If your health center serves Medicaid patients, the most consequential date on your 2026-2027 calendar is January 1, 2027. That is when H.R.1's community-engagement (work) requirements begin to be enforced for many adults covered through Medicaid expansion. Patients who do not document a qualifying activity or a valid exemption risk losing coverage, often not because they are ineligible, but because of paperwork.
The distinction matters. The largest threat to your patients is not a finding that they earn too much or no longer qualify. It is procedural disenrollment: coverage lost because a form was missed, a notice went to an old address, or a reporting portal was never accessed. For an FQHC, every procedural disenrollment is a patient who becomes uninsured, a visit that becomes uncompensated care, and a relationship that may take years to rebuild.
What the requirement actually asks of patients
In broad terms, affected adults must show they are doing a qualifying activity, typically a set number of hours per month of work, job training, education, or community service, or that they fall under an exemption such as caregiving for a young child, a disability, pregnancy, or medical frailty. The activity or exemption must be reported to the state, usually on a recurring basis, through whatever channel the state designates. The mechanics vary by state, but the common failure point is the same everywhere: reporting.
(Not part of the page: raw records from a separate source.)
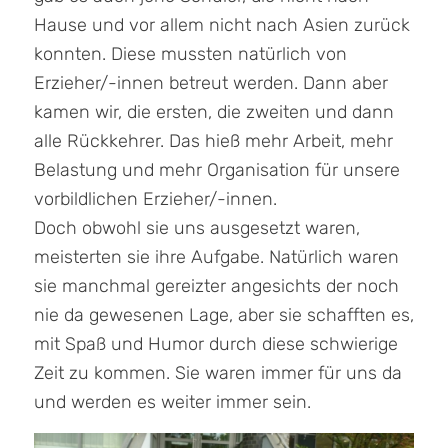
Hause und vor allem nicht nach Asien zurück
konnten. Diese mussten natürlich von
Erzieher/-innen betreut werden. Dann aber
kamen wir, die ersten, die zweiten und dann
alle Rückkehrer. Das hieß mehr Arbeit, mehr
Belastung und mehr Organisation für unsere
vorbildlichen Erzieher/-innen.
Doch obwohl sie uns ausgesetzt waren,
meisterten sie ihre Aufgabe. Natürlich waren
sie manchmal gereizter angesichts der noch
nie da gewesenen Lage, aber sie schafften es,
mit Spaß und Humor durch diese schwierige
Zeit zu kommen. Sie waren immer für uns da
und werden es weiter immer sein.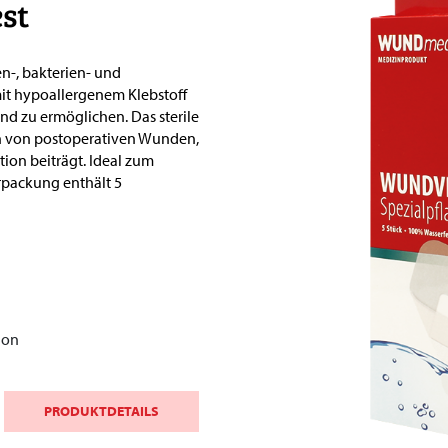
st
n-, bakterien- und
it hypoallergenem Klebstoff
d zu ermöglichen. Das sterile
en von postoperativen Wunden,
ion beiträgt. Ideal zum
packung enthält 5
ion
PRODUKTDETAILS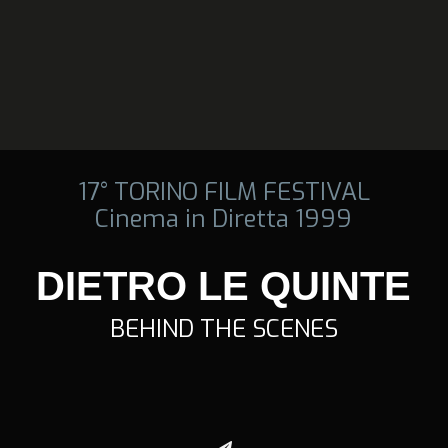
17° TORINO FILM FESTIVAL
Cinema in Diretta 1999
DIETRO LE QUINTE
BEHIND THE SCENES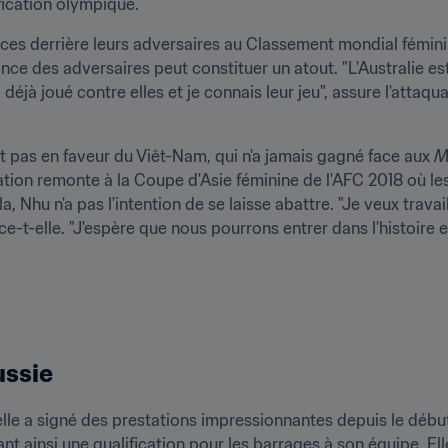
fication olympique.
aces derrière leurs adversaires au Classement mondial féminin
e des adversaires peut constituer un atout. "L'Australie est
t pas en faveur du Viêt-Nam, qui n'a jamais gagné face aux 
M
tion remonte à la Coupe d'Asie féminine de l'AFC 2018 où le
a, Nhu n'a pas l'intention de se laisse abattre. "Je veux travai
-t-elle. "J'espère que nous pourrons entrer dans l'histoire e
ussie
'elle a signé des prestations impressionnantes depuis le début
frant ainsi une qualification pour les barrages à son équipe. 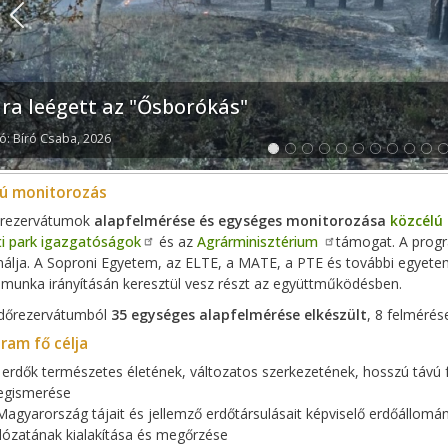
Previous
jra leégett az "Ősborókás"
ó: Bíró Csaba, 2026
lú monitorozás
őrezervátumok
alapfelmérése és egységes monitorozása
közcélú
i park igazgatóságok
és az
Agrárminisztérium
támogat. A prog
álja. A Soproni Egyetem, az ELTE, a MATE, a PTE és további egyete
 munka irányításán keresztül vesz részt az együttműködésben.
dőrezervátumból
35 egységes alapfelmérése elkészült
, 8 felmérés
ram fő célja
 erdők természetes életének, változatos szerkezetének, hosszú távú 
gismerése
Magyarország tájait és jellemző erdőtársulásait képviselő erdőállomá
lózatának kialakítása és megőrzése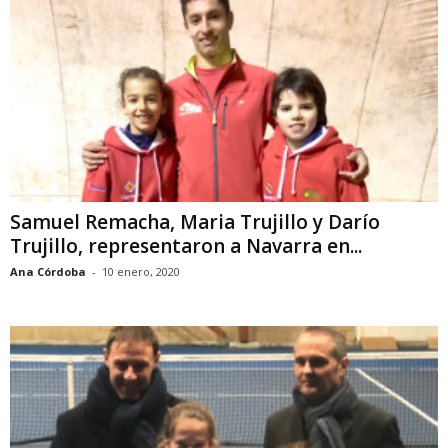
Samuel Remacha, Maria Trujillo y Darío
Trujillo, representaron a Navarra en...
Ana Córdoba
-
10 enero, 2020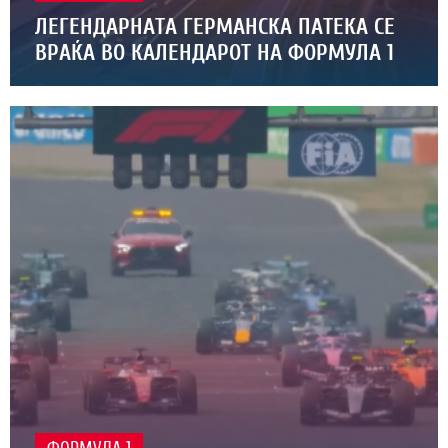
ЛЕГЕНДАРНАТА ГЕРМАНСКА ПАТЕКА СЕ
ВРАЌА ВО КАЛЕНДАРОТ НА ФОРМУЛА 1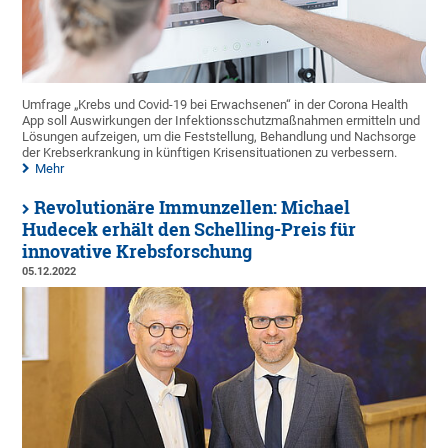
Umfrage „Krebs und Covid-19 bei Erwachsenen“ in der Corona Health
App soll Auswirkungen der Infektionsschutzmaßnahmen ermitteln und
Lösungen aufzeigen, um die Feststellung, Behandlung und Nachsorge
der Krebserkrankung in künftigen Krisensituationen zu verbessern.
Mehr
Revolutionäre Immunzellen: Michael
Hudecek erhält den Schelling-Preis für
innovative Krebsforschung
05.12.2022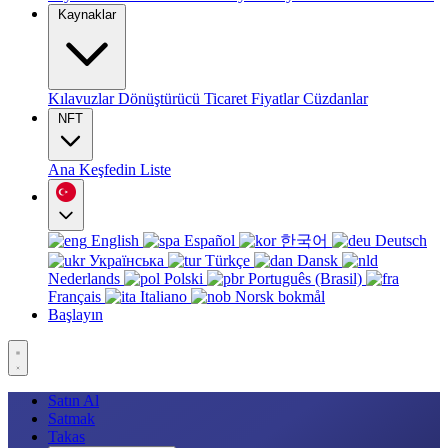
Kaynaklar
Kılavuzlar
Dönüştürücü
Ticaret
Fiyatlar
Cüzdanlar
NFT
Ana
Keşfedin
Liste
English
Español
한국어
Deutsch
Українська
Türkçe
Dansk
Nederlands
Polski
Português (Brasil)
Français
Italiano
Norsk bokmål
Başlayın
Satın Al
Satmak
Takas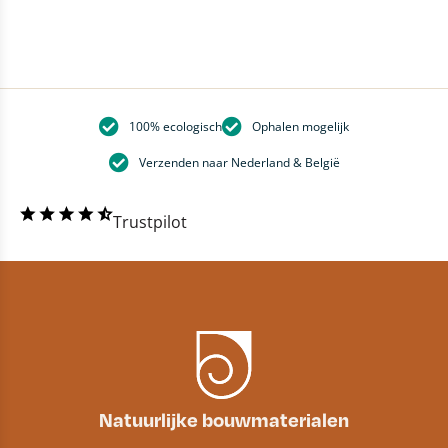
100% ecologisch
Ophalen mogelijk
Verzenden naar Nederland & België
Trustpilot
Natuurlijke bouwmaterialen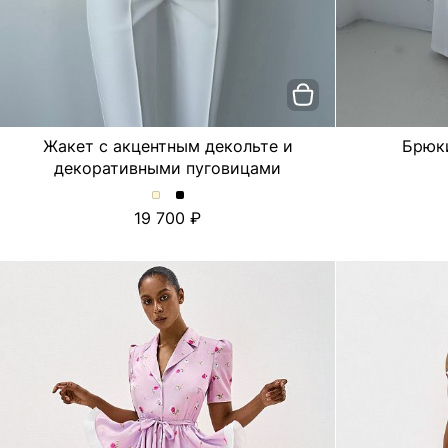
Жакет с акцентным декольте и
Брюк
декоративными пуговицами
Жакет
Жакет
19 700
с
с
акцентным
акцентным
декольте
декольте
и
и
декоративными
декоративными
пуговицами.
пуговицами.
Цвет
Цвет
Молочный
Черный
Why this lands on health centers first
FQHCs see these patients more often than any caseworker does. A diabetic patient picking up a prescription, a parent bringing a child for a checkup, a behavioral-health client in weekly sessions: each visit is a chance to ask one question, are you current on your Medicaid reporting, and to catch a problem before the coverage lapses. No state agency has that touchpoint frequency.
The Arkansas experience is the warning the field already has. When Arkansas implemented work requirements in 2018, roughly 18,000 people lost coverage in a matter of months, about one in four of those subject to the rule. Studies afterward found most of them were actually working or exempt; they simply did not navigate the reporting system. The coverage loss did not increase employment. It increased the uninsured rate.
The window to prepare is now, not December 2026
States are expected to begin sending member notices during the June 30 to August 31, 2026 window, several months before enforcement. That notice period is your operational runway. Health centers that wait until enforcement begins will be reacting to disenrollments; those that prepare during 2026 will be preventing them. Start by mapping which of your patients are likely subject to the rule, training front-desk and clinical staff to ask the reporting question, and identifying the exemption categories most common among your panel. The patients you keep covered in 2027 are the ones you reach in 2026.